The war crisis in Europe was already generating the anticipated revolutionary uprisings. The first was the 1916 Easter Rising in Ireland, whose brilliance flashed briefly across the news wires. “So far the people have been permitted to know but little concerning the revolution,” wrote Holland in May 1916. “The strict cable censorship has left us where we are only able to see as ‘through a glass darkly.’ We know —every student knows —the long historical processes that led up to the outbreak; but we know nothing of the immediate spark that started the conflagration, and still less of its magnitude. How many men, how many women, how many children fell before the guns of soldiers and civilians engaged in mortal combat, we do not yet know. We do not even know the full number of men and women held in prison. How many are being hunted down in the bogs and mountains we do not know…
“James Connolly’s connection with the revolt, and the fact that Liberty Hall—headquarters of the Transport Workers and General Labourers’ Union—was bombarded, demonstrates that the revolt had a deep working class significance. James Connolly was a clear-thinking Socialist of the Marxian school, with a long, loyal and brilliant record in the Irish working-class movement…. It is not going outside of fact to say that the summary executions of the Irish leaders after trial by court martial have shocked many thousands of people in NZ who were quite out of sympathy with the rebellion… Ireland will have recovered from the effects of the rebellion long before she will have recovered from the influences that will be born as a result of the executions.”
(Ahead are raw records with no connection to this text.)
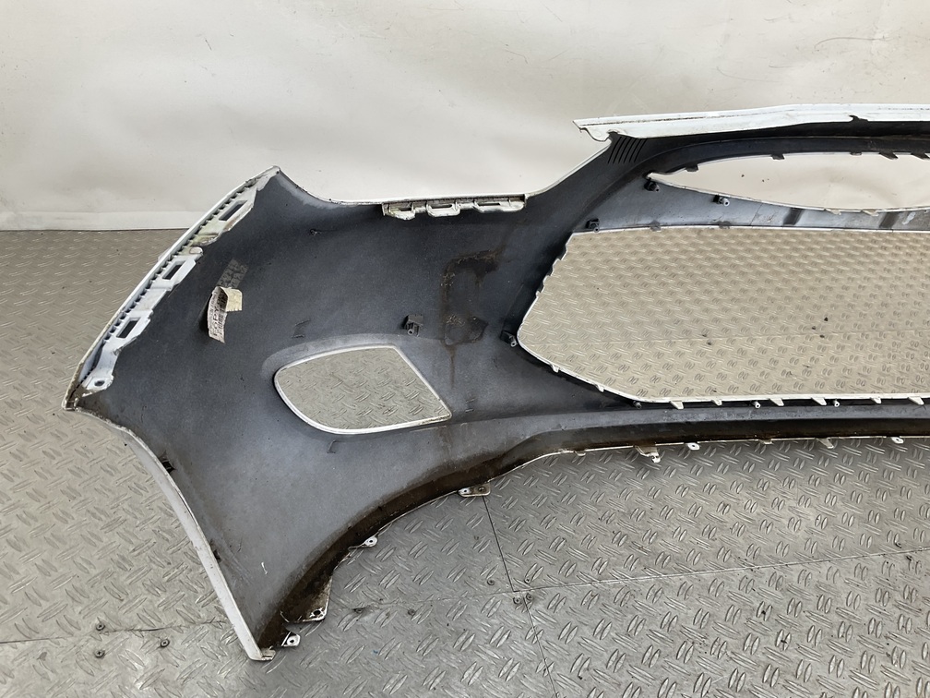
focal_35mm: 29
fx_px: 779
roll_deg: -8.5
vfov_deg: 48.2
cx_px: 465
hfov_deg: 61.7
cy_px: 349
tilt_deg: -30.3
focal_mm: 3
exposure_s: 1/120
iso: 16
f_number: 1.8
Less than a year later, an even greater event shook the world: the opening of the Russian revolution.
- Armageddon or Calvary by Harry Holland, 1919. p14. The title expresses the choice faced by those conscripts who opposed the war: between Armageddon – the war at the end of the world, and Calvary, crucifixion for refusing to renounce their ideas. After The Tragic Story of the Waihi Strike, this 188-page booklet is perhaps Holland’s most widely-read piece of writing. It remains one of the best accounts of the story of the three hundred Conscientious Objectors jailed in the Great War. It consists mostly of statements and letters by many of the Objectors, describing in detail the humiliations, punishments and unspeakable tortures to which they were subjected – especially those who continued to refuse Military Service even after they were sent to the front – and their courageous acts of defiance and resistance.